◆ **JOB ITEM**
Set the data down again, exactly as it reads, but without the pictures.

◆ **RECORDS FOR THE TASK**
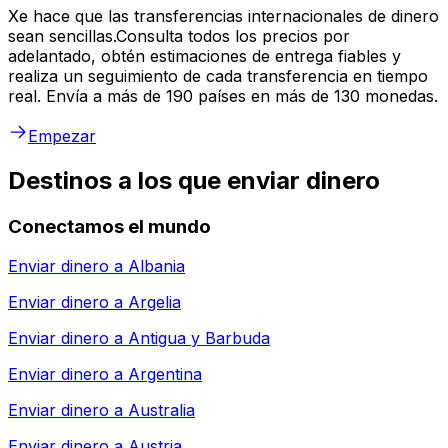
Xe hace que las transferencias internacionales de dinero
sean sencillas.Consulta todos los precios por
adelantado, obtén estimaciones de entrega fiables y
realiza un seguimiento de cada transferencia en tiempo
real. Envía a más de 190 países en más de 130 monedas.
Empezar
Destinos a los que enviar dinero
Conectamos el mundo
Enviar dinero a
Albania
Enviar dinero a
Argelia
Enviar dinero a
Antigua y Barbuda
Enviar dinero a
Argentina
Enviar dinero a
Australia
Enviar dinero a
Austria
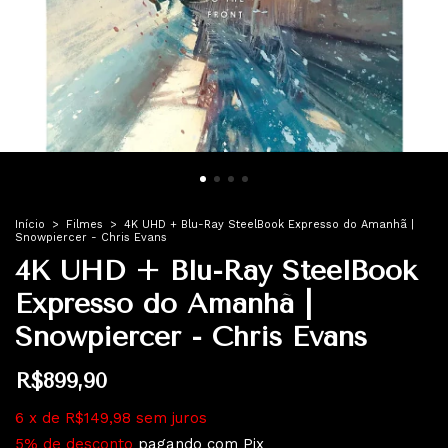
Início
>
Filmes
>
4K UHD + Blu-Ray SteelBook Expresso do Amanhã |
Snowpiercer - Chris Evans
4K UHD + Blu-Ray SteelBook
Expresso do Amanhã |
Snowpiercer - Chris Evans
R$899,90
6
x
de
R$149,98
sem juros
5% de desconto
pagando com Pix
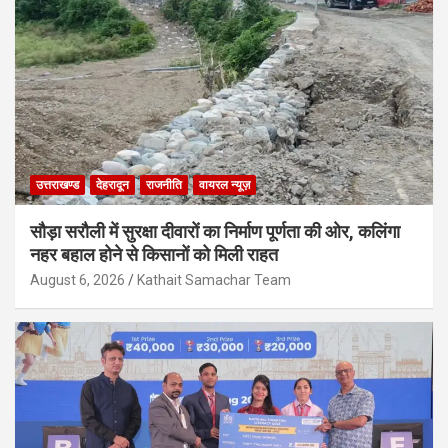
उत्तराखण्ड
देहरादून
राजनीति
वायरल न्यूज़
सौड़ा सरौली में सुरक्षा दीवारों का निर्माण पूर्णता की ओर, कलिंगा
नहर बहाल होने से किसानों को मिली राहत
August 6, 2026
Kathait Samachar Team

◆ **EXERCISE OUTPUT**
Xe hace que las transferencias internacionales de dinero
sean sencillas.Consulta todos los precios por
adelantado, obtén estimaciones de entrega fiables y
realiza un seguimiento de cada transferencia en tiempo
real. Envía a más de 190 países en más de 130 monedas.
Empezar
Destinos a los que enviar dinero
Conectamos el mundo
Enviar dinero a
Albania
Enviar dinero a
Argelia
Enviar dinero a
Antigua y Barbuda
Enviar dinero a
Argentina
Enviar dinero a
Australia
Enviar dinero a
Austria
Início
>
Filmes
>
4K UHD + Blu-Ray SteelBook Expresso do Amanhã |
Snowpiercer - Chris Evans
4K UHD + Blu-Ray SteelBook
Expresso do Amanhã |
Snowpiercer - Chris Evans
R$899,90
6
x
de
R$149,98
sem juros
5% de desconto
pagando com Pix
उत्तराखण्ड
देहरादून
राजनीति
वायरल न्यूज़
सौड़ा सरौली में सुरक्षा दीवारों का निर्माण पूर्णता की ओर, कलिंगा
नहर बहाल होने से किसानों को मिली राहत
August 6, 2026
Kathait Samachar Team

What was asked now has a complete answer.